■ AUSZUG:
============================================================
Kinderporno-Ermittlungen Vorgehen der Fahnder wird gerichtlich überprüft

Der jüngste spektakuläre Schlag gegen die Kinderporno-Szene im Internet wird gerichtlich untersucht. Bei den Ermittlungen hatten Banken Millionen von Kreditkarten-Transaktionen überprüft und verdächtige Kunden der Staatsanwaltschaft gemeldet.


Berlin - Beim Amtsgericht Halle sind vier so genannte Anträge auf Feststellung eingegangen. "Ziel der Anträge ist eine richterliche Entscheidung darüber, ob das Vorgehen der Ermittler rechtmäßig war", sagte ein Gerichtssprecher der dpa.

Fahnder des Landeskriminalamts Sachsen-Anhalt und der Staatsanwaltschaft Halle hatten im Rahmen der Operation "Mikado" in den vergangenen Monaten bundesweit 322 Pädophile ermittelt, die von einem illegalen Internetportal gegen Bezahlung Kinderpornos herunterluden.
============================================================
■ Gespeicherte Einträge aus einer Sammlung:
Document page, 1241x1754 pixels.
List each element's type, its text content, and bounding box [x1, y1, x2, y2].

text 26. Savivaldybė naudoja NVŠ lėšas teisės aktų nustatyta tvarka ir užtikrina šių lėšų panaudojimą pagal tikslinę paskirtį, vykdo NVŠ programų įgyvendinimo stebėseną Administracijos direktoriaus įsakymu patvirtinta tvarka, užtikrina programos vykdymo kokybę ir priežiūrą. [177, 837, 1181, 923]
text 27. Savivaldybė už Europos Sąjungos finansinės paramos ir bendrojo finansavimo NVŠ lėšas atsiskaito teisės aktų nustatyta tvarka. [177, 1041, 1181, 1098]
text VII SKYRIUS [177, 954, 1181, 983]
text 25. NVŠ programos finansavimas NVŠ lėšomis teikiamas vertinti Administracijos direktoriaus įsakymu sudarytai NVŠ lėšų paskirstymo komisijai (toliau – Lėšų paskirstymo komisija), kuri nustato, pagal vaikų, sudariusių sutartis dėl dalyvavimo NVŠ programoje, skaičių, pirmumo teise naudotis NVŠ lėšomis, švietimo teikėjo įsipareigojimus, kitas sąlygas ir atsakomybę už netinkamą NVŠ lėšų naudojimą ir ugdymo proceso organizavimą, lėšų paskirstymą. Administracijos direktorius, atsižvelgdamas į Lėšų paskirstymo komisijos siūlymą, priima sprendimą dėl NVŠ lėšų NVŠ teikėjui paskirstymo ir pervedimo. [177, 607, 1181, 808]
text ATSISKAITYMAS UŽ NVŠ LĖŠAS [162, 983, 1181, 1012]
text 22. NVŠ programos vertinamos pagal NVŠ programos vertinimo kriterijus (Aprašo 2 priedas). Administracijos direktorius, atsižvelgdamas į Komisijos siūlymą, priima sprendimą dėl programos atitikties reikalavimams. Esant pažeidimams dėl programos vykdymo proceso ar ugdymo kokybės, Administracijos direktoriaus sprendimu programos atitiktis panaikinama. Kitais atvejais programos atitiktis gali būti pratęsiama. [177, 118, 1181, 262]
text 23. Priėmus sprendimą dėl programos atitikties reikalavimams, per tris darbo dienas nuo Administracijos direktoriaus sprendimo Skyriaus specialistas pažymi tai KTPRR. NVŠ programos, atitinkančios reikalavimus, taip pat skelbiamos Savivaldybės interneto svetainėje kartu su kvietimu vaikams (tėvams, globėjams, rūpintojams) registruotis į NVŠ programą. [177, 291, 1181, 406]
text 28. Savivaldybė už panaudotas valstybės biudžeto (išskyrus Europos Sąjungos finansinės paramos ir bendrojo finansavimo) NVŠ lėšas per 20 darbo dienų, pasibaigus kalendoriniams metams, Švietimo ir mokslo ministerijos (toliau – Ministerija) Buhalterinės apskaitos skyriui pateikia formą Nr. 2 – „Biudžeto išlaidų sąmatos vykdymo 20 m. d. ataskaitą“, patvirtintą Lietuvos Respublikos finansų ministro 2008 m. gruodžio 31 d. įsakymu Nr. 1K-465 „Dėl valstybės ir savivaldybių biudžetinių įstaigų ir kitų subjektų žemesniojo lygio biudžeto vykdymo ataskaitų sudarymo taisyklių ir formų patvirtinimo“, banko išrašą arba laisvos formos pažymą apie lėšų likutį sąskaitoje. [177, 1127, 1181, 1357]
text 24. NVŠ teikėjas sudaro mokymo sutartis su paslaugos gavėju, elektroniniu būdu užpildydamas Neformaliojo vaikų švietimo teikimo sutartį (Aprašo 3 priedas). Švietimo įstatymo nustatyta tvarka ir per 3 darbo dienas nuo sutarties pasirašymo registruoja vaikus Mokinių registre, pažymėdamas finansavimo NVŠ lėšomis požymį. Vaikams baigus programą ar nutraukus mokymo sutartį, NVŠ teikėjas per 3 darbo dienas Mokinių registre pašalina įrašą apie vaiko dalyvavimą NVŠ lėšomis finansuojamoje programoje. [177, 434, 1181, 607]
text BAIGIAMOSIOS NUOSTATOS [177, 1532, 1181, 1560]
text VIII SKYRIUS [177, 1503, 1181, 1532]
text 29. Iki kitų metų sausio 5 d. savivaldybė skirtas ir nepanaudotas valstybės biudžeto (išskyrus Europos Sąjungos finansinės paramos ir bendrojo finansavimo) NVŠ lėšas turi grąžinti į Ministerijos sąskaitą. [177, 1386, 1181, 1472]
============================================================
■ DEINE AUFGABE 1: Entnimm dem Artikel über die Kinderporno-Ermittlungen wörtlich die Stelle, die mit "Berlin - Beim" beginnt und mit "Gerichtssprecher der dpa." endet.
■ DEINE AUFGABE 2: Führe den Artikel über die gerichtliche Überprüfung der Kinderporno-Ermittlungen im Anschluss an seinen letzten Satz weiter.

■ LÖSUNG 1:
Berlin - Beim Amtsgericht Halle sind vier so genannte Anträge auf Feststellung eingegangen. "Ziel der Anträge ist eine richterliche Entscheidung darüber, ob das Vorgehen der Ermittler rechtmäßig war", sagte ein Gerichtssprecher der dpa.

■ LÖSUNG 2:
Auf ihre Spur kamen sie bei der Überprüfung bestimmter Transaktionen von 20 Millionen Kreditkartenbesitzern. Auf Bitten der Ermittler überprüften 14 Kartenserviceunternehmen die Zahlungsvorgänge ihrer Mastercard-und Visa-Kunden und lieferten die Daten verdächtiger Personen der Polizei. Konkret wurden Menschen gesucht, die im Sommer vergangenen Jahres 79,99 Dollar an den noch unbekannten Anbieter der Bilder und Videosequenzen missbrauchter Kinder zahlten.

"Mit diesem Vorgehen haben die Ermittler etwa ein Viertel der deutschen Bevölkerung unter Generalverdacht gestellt", sagte der Düsseldorfer Rechtsanwalt Udo Vetter - einer der Antragsteller - der dpa. "Das durch die Verfassung garantierte Recht eines jeden Bürgers auf informationelle Selbstbestimmung wurde ebenso auf das Gröbste verletzt wie das Gebot der Verhältnismäßigkeit." Es habe kein konkreter Anfangsverdacht vorgelegen, es handele sich also um eine Rasterfahndung, für die ein richterlicher Beschluss hätten vorliegen müssen. "Im Grunde war es eine Art outgesourcte Rasterfahndung, die die Kreditkartenunternehmen für die Polizei übernommen haben."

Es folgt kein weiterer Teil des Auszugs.